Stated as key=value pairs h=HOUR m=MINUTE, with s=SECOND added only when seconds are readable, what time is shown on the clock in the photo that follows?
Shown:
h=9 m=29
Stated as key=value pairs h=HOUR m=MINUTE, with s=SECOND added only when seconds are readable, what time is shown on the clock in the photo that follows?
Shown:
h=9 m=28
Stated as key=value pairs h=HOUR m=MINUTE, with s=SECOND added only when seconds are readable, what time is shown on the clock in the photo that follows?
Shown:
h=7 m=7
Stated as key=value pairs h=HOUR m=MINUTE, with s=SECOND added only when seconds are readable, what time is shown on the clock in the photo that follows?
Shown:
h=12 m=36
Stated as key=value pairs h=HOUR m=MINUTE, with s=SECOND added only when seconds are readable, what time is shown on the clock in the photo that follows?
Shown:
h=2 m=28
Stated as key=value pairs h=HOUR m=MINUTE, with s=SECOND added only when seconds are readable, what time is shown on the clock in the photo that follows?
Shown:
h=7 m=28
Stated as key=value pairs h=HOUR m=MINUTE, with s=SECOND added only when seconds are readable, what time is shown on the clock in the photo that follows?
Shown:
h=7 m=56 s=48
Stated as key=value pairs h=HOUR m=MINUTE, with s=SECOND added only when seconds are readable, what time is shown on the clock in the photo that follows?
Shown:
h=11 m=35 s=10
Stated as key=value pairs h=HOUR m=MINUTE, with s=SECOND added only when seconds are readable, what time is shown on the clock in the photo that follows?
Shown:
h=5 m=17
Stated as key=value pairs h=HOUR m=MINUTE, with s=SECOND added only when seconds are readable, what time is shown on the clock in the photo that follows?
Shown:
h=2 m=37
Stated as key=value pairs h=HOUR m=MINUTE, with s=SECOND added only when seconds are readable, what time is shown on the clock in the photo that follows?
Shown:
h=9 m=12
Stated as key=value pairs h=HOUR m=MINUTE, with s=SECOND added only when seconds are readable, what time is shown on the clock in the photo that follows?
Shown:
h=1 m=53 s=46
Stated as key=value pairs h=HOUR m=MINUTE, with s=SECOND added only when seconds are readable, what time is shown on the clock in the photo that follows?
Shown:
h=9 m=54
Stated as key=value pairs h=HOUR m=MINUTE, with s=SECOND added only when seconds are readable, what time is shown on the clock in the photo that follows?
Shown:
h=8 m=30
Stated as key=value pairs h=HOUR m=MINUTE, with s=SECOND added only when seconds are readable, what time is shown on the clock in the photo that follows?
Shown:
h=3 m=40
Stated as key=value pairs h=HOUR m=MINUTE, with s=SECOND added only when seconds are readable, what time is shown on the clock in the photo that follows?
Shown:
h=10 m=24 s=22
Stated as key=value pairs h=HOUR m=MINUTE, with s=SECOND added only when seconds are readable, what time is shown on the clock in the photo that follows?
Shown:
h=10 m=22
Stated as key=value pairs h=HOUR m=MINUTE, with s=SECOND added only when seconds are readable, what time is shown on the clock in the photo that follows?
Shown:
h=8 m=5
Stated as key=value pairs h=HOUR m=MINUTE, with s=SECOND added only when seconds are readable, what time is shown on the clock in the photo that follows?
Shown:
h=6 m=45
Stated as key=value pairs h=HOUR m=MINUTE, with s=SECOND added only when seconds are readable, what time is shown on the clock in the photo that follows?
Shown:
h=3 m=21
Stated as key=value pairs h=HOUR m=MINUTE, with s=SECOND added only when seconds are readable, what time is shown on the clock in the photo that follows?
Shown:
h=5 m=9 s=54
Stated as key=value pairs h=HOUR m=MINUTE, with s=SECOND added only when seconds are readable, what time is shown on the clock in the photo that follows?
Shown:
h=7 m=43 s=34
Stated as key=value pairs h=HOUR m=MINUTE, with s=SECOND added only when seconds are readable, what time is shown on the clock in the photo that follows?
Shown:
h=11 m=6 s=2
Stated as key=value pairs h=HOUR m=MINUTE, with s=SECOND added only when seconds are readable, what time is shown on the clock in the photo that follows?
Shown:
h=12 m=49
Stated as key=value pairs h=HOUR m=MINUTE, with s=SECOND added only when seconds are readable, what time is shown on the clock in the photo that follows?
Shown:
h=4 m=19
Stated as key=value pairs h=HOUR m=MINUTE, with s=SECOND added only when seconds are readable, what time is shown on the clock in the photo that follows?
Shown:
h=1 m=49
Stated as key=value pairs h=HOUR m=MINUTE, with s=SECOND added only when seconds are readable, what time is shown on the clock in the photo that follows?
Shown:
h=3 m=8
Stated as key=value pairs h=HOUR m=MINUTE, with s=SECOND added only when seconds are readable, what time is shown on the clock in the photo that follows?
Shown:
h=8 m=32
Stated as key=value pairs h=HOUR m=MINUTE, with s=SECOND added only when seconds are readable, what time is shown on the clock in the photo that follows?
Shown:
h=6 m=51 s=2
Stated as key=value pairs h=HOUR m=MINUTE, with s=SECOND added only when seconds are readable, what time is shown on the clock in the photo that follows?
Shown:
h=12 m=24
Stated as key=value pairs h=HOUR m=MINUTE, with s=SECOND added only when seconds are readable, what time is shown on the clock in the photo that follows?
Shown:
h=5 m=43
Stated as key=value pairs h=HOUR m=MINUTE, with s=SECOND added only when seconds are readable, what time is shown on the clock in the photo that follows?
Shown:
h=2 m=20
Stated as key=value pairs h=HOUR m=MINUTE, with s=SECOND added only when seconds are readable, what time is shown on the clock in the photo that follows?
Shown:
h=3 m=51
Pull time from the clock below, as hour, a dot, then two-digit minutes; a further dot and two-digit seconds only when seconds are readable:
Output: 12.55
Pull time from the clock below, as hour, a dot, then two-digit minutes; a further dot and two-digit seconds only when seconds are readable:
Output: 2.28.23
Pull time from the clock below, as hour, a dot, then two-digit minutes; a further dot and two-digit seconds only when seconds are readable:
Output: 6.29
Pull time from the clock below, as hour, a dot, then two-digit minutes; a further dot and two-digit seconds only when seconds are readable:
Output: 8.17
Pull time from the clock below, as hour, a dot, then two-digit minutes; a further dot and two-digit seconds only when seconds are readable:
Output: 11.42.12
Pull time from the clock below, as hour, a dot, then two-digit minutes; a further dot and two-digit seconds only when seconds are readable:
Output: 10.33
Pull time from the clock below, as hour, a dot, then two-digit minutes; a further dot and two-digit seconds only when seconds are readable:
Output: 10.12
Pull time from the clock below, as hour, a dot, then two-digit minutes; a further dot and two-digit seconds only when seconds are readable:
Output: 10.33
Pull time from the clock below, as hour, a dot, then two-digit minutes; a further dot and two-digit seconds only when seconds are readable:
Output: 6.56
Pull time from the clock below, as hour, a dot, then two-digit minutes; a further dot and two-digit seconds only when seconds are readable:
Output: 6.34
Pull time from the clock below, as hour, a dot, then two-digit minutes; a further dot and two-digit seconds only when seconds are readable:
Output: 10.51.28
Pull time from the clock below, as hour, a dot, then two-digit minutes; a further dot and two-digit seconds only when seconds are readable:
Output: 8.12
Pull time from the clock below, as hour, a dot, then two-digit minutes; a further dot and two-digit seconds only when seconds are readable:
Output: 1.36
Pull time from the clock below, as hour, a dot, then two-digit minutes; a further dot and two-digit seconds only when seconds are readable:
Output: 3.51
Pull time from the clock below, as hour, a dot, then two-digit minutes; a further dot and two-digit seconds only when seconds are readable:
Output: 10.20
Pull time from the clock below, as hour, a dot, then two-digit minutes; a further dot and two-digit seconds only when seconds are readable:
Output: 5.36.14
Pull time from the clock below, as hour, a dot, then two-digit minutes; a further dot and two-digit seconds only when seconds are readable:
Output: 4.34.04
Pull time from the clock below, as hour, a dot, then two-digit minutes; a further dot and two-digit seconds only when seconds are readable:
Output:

----------

- REQUIREMENTS: Output every line of the material above as a numbered list, leaving out any blank lines.

- THE RESULT:
1. Stated as key=value pairs h=HOUR m=MINUTE, with s=SECOND added only when seconds are readable, what time is shown on the clock in the photo that follows?
2. Shown:
3. h=9 m=29
4. Stated as key=value pairs h=HOUR m=MINUTE, with s=SECOND added only when seconds are readable, what time is shown on the clock in the photo that follows?
5. Shown:
6. h=9 m=28
7. Stated as key=value pairs h=HOUR m=MINUTE, with s=SECOND added only when seconds are readable, what time is shown on the clock in the photo that follows?
8. Shown:
9. h=7 m=7
10. Stated as key=value pairs h=HOUR m=MINUTE, with s=SECOND added only when seconds are readable, what time is shown on the clock in the photo that follows?
11. Shown:
12. h=12 m=36
13. Stated as key=value pairs h=HOUR m=MINUTE, with s=SECOND added only when seconds are readable, what time is shown on the clock in the photo that follows?
14. Shown:
15. h=2 m=28
16. Stated as key=value pairs h=HOUR m=MINUTE, with s=SECOND added only when seconds are readable, what time is shown on the clock in the photo that follows?
17. Shown:
18. h=7 m=28
19. Stated as key=value pairs h=HOUR m=MINUTE, with s=SECOND added only when seconds are readable, what time is shown on the clock in the photo that follows?
20. Shown:
21. h=7 m=56 s=48
22. Stated as key=value pairs h=HOUR m=MINUTE, with s=SECOND added only when seconds are readable, what time is shown on the clock in the photo that follows?
23. Shown:
24. h=11 m=35 s=10
25. Stated as key=value pairs h=HOUR m=MINUTE, with s=SECOND added only when seconds are readable, what time is shown on the clock in the photo that follows?
26. Shown:
27. h=5 m=17
28. Stated as key=value pairs h=HOUR m=MINUTE, with s=SECOND added only when seconds are readable, what time is shown on the clock in the photo that follows?
29. Shown:
30. h=2 m=37
31. Stated as key=value pairs h=HOUR m=MINUTE, with s=SECOND added only when seconds are readable, what time is shown on the clock in the photo that follows?
32. Shown:
33. h=9 m=12
34. Stated as key=value pairs h=HOUR m=MINUTE, with s=SECOND added only when seconds are readable, what time is shown on the clock in the photo that follows?
35. Shown:
36. h=1 m=53 s=46
37. Stated as key=value pairs h=HOUR m=MINUTE, with s=SECOND added only when seconds are readable, what time is shown on the clock in the photo that follows?
38. Shown:
39. h=9 m=54
40. Stated as key=value pairs h=HOUR m=MINUTE, with s=SECOND added only when seconds are readable, what time is shown on the clock in the photo that follows?
41. Shown:
42. h=8 m=30
43. Stated as key=value pairs h=HOUR m=MINUTE, with s=SECOND added only when seconds are readable, what time is shown on the clock in the photo that follows?
44. Shown:
45. h=3 m=40
46. Stated as key=value pairs h=HOUR m=MINUTE, with s=SECOND added only when seconds are readable, what time is shown on the clock in the photo that follows?
47. Shown:
48. h=10 m=24 s=22
49. Stated as key=value pairs h=HOUR m=MINUTE, with s=SECOND added only when seconds are readable, what time is shown on the clock in the photo that follows?
50. Shown:
51. h=10 m=22
52. Stated as key=value pairs h=HOUR m=MINUTE, with s=SECOND added only when seconds are readable, what time is shown on the clock in the photo that follows?
53. Shown:
54. h=8 m=5
55. Stated as key=value pairs h=HOUR m=MINUTE, with s=SECOND added only when seconds are readable, what time is shown on the clock in the photo that follows?
56. Shown:
57. h=6 m=45
58. Stated as key=value pairs h=HOUR m=MINUTE, with s=SECOND added only when seconds are readable, what time is shown on the clock in the photo that follows?
59. Shown:
60. h=3 m=21
61. Stated as key=value pairs h=HOUR m=MINUTE, with s=SECOND added only when seconds are readable, what time is shown on the clock in the photo that follows?
62. Shown:
63. h=5 m=9 s=54
64. Stated as key=value pairs h=HOUR m=MINUTE, with s=SECOND added only when seconds are readable, what time is shown on the clock in the photo that follows?
65. Shown:
66. h=7 m=43 s=34
67. Stated as key=value pairs h=HOUR m=MINUTE, with s=SECOND added only when seconds are readable, what time is shown on the clock in the photo that follows?
68. Shown:
69. h=11 m=6 s=2
70. Stated as key=value pairs h=HOUR m=MINUTE, with s=SECOND added only when seconds are readable, what time is shown on the clock in the photo that follows?
71. Shown:
72. h=12 m=49
73. Stated as key=value pairs h=HOUR m=MINUTE, with s=SECOND added only when seconds are readable, what time is shown on the clock in the photo that follows?
74. Shown:
75. h=4 m=19
76. Stated as key=value pairs h=HOUR m=MINUTE, with s=SECOND added only when seconds are readable, what time is shown on the clock in the photo that follows?
77. Shown:
78. h=1 m=49
79. Stated as key=value pairs h=HOUR m=MINUTE, with s=SECOND added only when seconds are readable, what time is shown on the clock in the photo that follows?
80. Shown:
81. h=3 m=8
82. Stated as key=value pairs h=HOUR m=MINUTE, with s=SECOND added only when seconds are readable, what time is shown on the clock in the photo that follows?
83. Shown:
84. h=8 m=32
85. Stated as key=value pairs h=HOUR m=MINUTE, with s=SECOND added only when seconds are readable, what time is shown on the clock in the photo that follows?
86. Shown:
87. h=6 m=51 s=2
88. Stated as key=value pairs h=HOUR m=MINUTE, with s=SECOND added only when seconds are readable, what time is shown on the clock in the photo that follows?
89. Shown:
90. h=12 m=24
91. Stated as key=value pairs h=HOUR m=MINUTE, with s=SECOND added only when seconds are readable, what time is shown on the clock in the photo that follows?
92. Shown:
93. h=5 m=43
94. Stated as key=value pairs h=HOUR m=MINUTE, with s=SECOND added only when seconds are readable, what time is shown on the clock in the photo that follows?
95. Shown:
96. h=2 m=20
97. Stated as key=value pairs h=HOUR m=MINUTE, with s=SECOND added only when seconds are readable, what time is shown on the clock in the photo that follows?
98. Shown:
99. h=3 m=51
100. Pull time from the clock below, as hour, a dot, then two-digit minutes; a further dot and two-digit seconds only when seconds are readable:
101. Output: 12.55
102. Pull time from the clock below, as hour, a dot, then two-digit minutes; a further dot and two-digit seconds only when seconds are readable:
103. Output: 2.28.23
104. Pull time from the clock below, as hour, a dot, then two-digit minutes; a further dot and two-digit seconds only when seconds are readable:
105. Output: 6.29
106. Pull time from the clock below, as hour, a dot, then two-digit minutes; a further dot and two-digit seconds only when seconds are readable:
107. Output: 8.17
108. Pull time from the clock below, as hour, a dot, then two-digit minutes; a further dot and two-digit seconds only when seconds are readable:
109. Output: 11.42.12
110. Pull time from the clock below, as hour, a dot, then two-digit minutes; a further dot and two-digit seconds only when seconds are readable:
111. Output: 10.33
112. Pull time from the clock below, as hour, a dot, then two-digit minutes; a further dot and two-digit seconds only when seconds are readable:
113. Output: 10.12
114. Pull time from the clock below, as hour, a dot, then two-digit minutes; a further dot and two-digit seconds only when seconds are readable:
115. Output: 10.33
116. Pull time from the clock below, as hour, a dot, then two-digit minutes; a further dot and two-digit seconds only when seconds are readable:
117. Output: 6.56
118. Pull time from the clock below, as hour, a dot, then two-digit minutes; a further dot and two-digit seconds only when seconds are readable:
119. Output: 6.34
120. Pull time from the clock below, as hour, a dot, then two-digit minutes; a further dot and two-digit seconds only when seconds are readable:
121. Output: 10.51.28
122. Pull time from the clock below, as hour, a dot, then two-digit minutes; a further dot and two-digit seconds only when seconds are readable:
123. Output: 8.12
124. Pull time from the clock below, as hour, a dot, then two-digit minutes; a further dot and two-digit seconds only when seconds are readable:
125. Output: 1.36
126. Pull time from the clock below, as hour, a dot, then two-digit minutes; a further dot and two-digit seconds only when seconds are readable:
127. Output: 3.51
128. Pull time from the clock below, as hour, a dot, then two-digit minutes; a further dot and two-digit seconds only when seconds are readable:
129. Output: 10.20
130. Pull time from the clock below, as hour, a dot, then two-digit minutes; a further dot and two-digit seconds only when seconds are readable:
131. Output: 5.36.14
132. Pull time from the clock below, as hour, a dot, then two-digit minutes; a further dot and two-digit seconds only when seconds are readable:
133. Output: 4.34.04
134. Pull time from the clock below, as hour, a dot, then two-digit minutes; a further dot and two-digit seconds only when seconds are readable:
135. Output:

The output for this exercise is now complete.